#### Brano da esaminare
Un territorio che non è attraversato da grandi infrastrutture e per questo viene immaginato spesso come posto al margine, che mantiene la “porosità” di un tessuto non fortemente gerarchizzato. Composto da un insieme diffuso di centri urbani, ha, non solo nell’immaginario collettivo, una struttura “lenticolare”, assomiglia ad un arcipelago di isole ciascuna con una propria autonomia ed una propria storia, costantemente alla ricerca di una propria identità. E’ anche un territorio nel quale è possibile riconosce differenti “ecologie”, differenti rapporti cioé tra la società, i modi di abitare ed i caratteri specifici dei luoghi. La stessa struttura produttiva ed i suoi recenti sviluppi, il formarsi di distretti o, comunque, di aree di relativa specializzazione, accentuano questa immagine che anche la localizzazione di attrezzature pubbliche, scolastiche, sportive ed ospedaliere, contribuisce a rafforzare.
Un territorio lontano, luogo estremo lanciato nell’oriente mediterraneo (o, di contro, la più occidentale delle terre orientali), punta del tacco dello stivale, territorio a cul de sac, dove finiscono le strade, dove le reti e l’infrastrutturazione si assottigliano e si fermano. Un’immagine, questa ed una condizione che hanno fortemente caratterizzato la natura del paesaggio salentino e la storia della sua umanizzazione, ove il confine, alla luce di un pensiero meridiano, non è il luogo dove il mondo finisce, ma dove i diversi si toccano.
Si potrebbe provare a rileggere questa posizione lontana come una peculiarità, una ricchezza da tutelare, si potrebbe “ri-guardare i luoghi, nel duplice senso di aver riguardo per loro e tornare a guardarli” (Cassano, 1996).
Queste ed altre immagini del territorio salentino hanno differenti matrici storiche ed hanno compiuto diversi percorsi evolutivi; nel tempo si sono modificate, si sono ridotte ed impoverite od ulteriormente articolate. Esse propongono al piano anche differenti problemi; facendo riferimento a risorse fortemente differenziate, propongono anche differenti progetti possibili.

#### Attività da svolgere
• 1. Nel brano sul territorio salentino, che cosa rappresenta il confine alla luce di un pensiero meridiano? Rispondi per favore con una sola frase.
• 2. Prosegui il brano sul territorio salentino a partire dalla sua ultima frase.

#### Record riportati
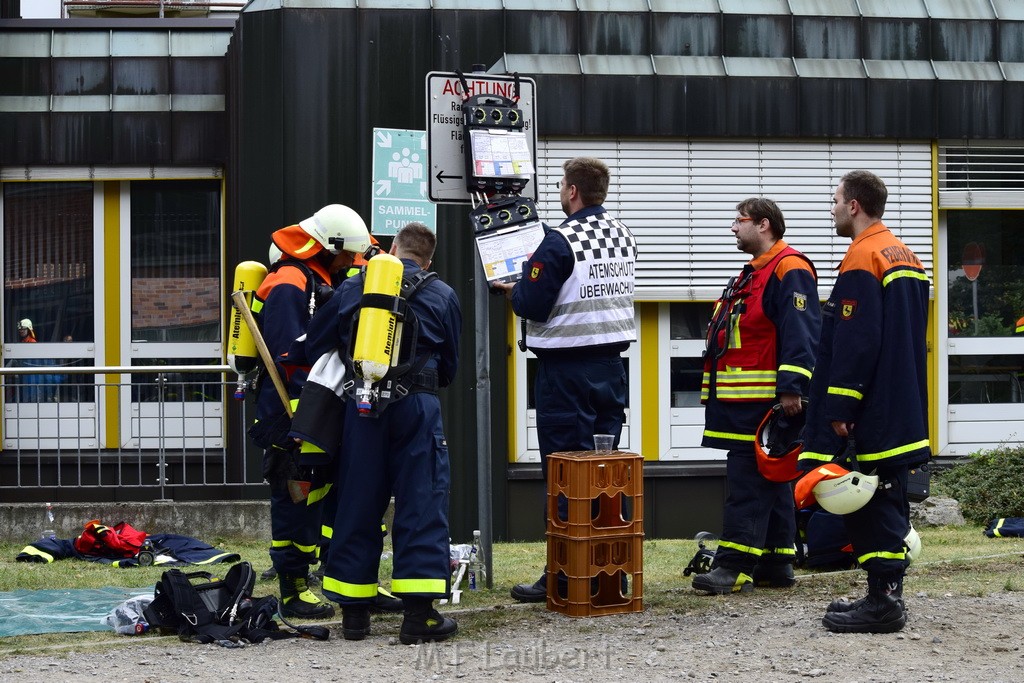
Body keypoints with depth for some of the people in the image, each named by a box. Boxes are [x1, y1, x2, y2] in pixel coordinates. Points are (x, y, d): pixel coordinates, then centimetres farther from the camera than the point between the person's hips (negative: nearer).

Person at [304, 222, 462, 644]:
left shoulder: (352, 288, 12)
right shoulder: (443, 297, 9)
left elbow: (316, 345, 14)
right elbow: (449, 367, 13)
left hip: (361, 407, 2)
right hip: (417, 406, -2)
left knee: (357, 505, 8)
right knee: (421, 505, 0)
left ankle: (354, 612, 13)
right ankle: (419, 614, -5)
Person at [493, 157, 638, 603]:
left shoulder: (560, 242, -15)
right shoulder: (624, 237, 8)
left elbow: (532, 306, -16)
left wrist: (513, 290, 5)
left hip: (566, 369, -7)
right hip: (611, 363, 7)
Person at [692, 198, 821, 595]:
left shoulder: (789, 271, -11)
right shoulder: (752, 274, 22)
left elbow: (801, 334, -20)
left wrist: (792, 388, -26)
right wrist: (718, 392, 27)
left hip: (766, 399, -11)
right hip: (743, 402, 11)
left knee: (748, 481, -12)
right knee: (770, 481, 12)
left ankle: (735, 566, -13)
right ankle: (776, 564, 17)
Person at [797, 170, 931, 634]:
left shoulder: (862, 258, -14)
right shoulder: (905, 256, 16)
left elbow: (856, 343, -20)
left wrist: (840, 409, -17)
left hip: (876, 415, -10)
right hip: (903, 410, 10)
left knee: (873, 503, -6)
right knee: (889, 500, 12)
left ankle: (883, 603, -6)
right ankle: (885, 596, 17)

#### Risultati dell'esercizio
• 1. Il confine non è il luogo dove il mondo finisce, ma quello dove i diversi si toccano.

• 2.
Il piano territoriale provinciale deve tornare a riflettere su queste ed altre immagini ed in particolare sulle differenti “ecologie” che nel territorio leccese possono essere riconosciute e sul modo nel quale esse articolano un’armatura urbana, la fitta trama di piccoli, medi e grandi centri che connota questo territorio. La città capoluogo ed i fenomeni di suburbanizzazione nelle aree circostanti; la polverizzazione dei centri attorno a Maglie; la barriera delle serre, la parte meno abitata del Salento; i centri grossi ed isolati del basso Salento occidentale: in ognuna di queste aree l’insediamento è cresciuto con modalità diverse, stabilendo differenti relazioni con le risorse naturali, dando luogo a differenti economie ed organizzazioni sociali. Tra ecologie e sistemi produttivi locali intercorre qualche somiglianza, forse anche più di un elemento di trasversalità.

Muovendosi tra queste numerose immagini, tra le loro sovrapposizioni e composizioni, il piano territoriale dovrà stimolare un processo di continua rilettura del territorio, riconoscendo il permanere di forme organizzative (dell’abitare, del produrre, dello scambio) adeguatamente rappresentate dalle immagini più frequentate, ma avendo anche il coraggio di proporne di nuove nelle quali si rappresentino le aspirazioni e le potenzialità di questo stesso territorio.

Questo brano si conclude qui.